After he fulfills these obligations, he will be able to participate in practices and in preseason games. After that period, the league will evaluate and then will have to approve the plan that he has put together in order to participate in the regular season.

From there, Bryant will be subject to frequent drug testing, naturally, and at some point during the season, he will be evaluated a final time—likely following the bye week I would assume—in order to receive “full” reinstatement.

Only at that point will he be finally and fully free from this current suspension process, even though he will remain at an elevated stage of the league’s drug program, any lapse of which will result in a harsher punishment that could elevate to a banishment at its peak discipline.

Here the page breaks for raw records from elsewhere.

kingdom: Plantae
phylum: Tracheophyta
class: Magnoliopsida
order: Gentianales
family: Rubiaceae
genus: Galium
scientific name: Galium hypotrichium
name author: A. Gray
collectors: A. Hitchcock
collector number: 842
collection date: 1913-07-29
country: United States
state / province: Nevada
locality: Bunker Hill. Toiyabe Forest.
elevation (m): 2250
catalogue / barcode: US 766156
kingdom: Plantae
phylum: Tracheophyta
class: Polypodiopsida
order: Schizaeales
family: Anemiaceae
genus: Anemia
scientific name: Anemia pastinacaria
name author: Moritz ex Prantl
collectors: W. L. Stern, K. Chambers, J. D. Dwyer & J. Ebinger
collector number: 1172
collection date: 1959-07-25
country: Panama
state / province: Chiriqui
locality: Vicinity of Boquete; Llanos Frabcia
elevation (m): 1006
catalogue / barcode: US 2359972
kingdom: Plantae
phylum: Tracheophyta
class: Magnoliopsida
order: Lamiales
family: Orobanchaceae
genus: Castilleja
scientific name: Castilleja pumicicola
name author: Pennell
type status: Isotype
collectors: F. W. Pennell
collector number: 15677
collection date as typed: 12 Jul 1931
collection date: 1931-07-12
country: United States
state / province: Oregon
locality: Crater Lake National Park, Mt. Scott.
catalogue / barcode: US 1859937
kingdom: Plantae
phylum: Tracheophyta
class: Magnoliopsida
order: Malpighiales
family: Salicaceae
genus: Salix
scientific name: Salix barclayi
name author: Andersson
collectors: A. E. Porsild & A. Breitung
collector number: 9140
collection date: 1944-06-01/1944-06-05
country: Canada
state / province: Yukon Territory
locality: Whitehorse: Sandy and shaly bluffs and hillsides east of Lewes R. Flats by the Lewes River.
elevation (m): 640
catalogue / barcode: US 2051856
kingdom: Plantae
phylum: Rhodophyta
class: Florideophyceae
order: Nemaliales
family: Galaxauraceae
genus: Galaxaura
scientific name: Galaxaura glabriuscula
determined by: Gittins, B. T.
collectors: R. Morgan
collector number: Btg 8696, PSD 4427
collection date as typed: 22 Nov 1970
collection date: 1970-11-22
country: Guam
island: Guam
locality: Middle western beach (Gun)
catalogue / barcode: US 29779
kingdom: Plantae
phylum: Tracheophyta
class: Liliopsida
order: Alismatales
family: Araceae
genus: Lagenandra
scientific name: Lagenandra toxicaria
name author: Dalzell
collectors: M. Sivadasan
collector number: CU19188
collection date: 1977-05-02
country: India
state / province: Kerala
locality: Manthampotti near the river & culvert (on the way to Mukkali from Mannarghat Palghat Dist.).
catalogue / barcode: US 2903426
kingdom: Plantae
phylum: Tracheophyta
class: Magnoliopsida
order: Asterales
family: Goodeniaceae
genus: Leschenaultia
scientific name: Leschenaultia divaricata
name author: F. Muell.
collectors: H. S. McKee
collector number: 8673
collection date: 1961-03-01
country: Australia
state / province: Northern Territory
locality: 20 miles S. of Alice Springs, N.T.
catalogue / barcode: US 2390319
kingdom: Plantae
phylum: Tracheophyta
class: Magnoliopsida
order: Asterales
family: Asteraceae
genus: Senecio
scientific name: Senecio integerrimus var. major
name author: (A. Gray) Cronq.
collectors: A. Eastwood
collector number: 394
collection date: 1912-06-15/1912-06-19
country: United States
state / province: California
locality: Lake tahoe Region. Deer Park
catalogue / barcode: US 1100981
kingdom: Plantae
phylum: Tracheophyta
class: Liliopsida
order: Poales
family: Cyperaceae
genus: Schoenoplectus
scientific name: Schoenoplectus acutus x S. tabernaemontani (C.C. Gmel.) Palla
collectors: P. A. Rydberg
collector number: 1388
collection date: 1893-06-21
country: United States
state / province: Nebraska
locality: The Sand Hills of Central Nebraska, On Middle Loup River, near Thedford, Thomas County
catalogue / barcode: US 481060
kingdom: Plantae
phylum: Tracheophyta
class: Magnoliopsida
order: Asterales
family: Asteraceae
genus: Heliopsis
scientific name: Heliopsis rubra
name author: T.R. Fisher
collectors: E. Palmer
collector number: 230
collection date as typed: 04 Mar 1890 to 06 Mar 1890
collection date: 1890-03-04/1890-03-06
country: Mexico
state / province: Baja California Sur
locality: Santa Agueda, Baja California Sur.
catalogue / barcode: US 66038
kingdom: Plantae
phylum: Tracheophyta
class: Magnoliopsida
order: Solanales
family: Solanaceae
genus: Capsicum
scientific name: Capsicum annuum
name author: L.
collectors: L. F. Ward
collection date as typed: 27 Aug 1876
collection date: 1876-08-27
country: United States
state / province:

As you can gather, we are quite far along in the process, and there really should not be any clerical hang-ups at this point provided that Bryant has sincerely made the changes that he has indicated. All that he simply must do is comply with his drug tests and carry out his relapse plan.

The difference at this point between his current reinstatement and his eventual full reinstatement is for all practical purposes largely semantic. He is no longer limited in any way beyond being required to comply with the drug tests and things of that nature.

He is not limited on the practice field or in games. Nothing is hindering him. It’s simply a matter of time. And if he is actually the person he says he is now, then it really doesn’t make a difference. If he is, there will be no issue. If he is not, and he relapses, then he would be in the same trouble anyway.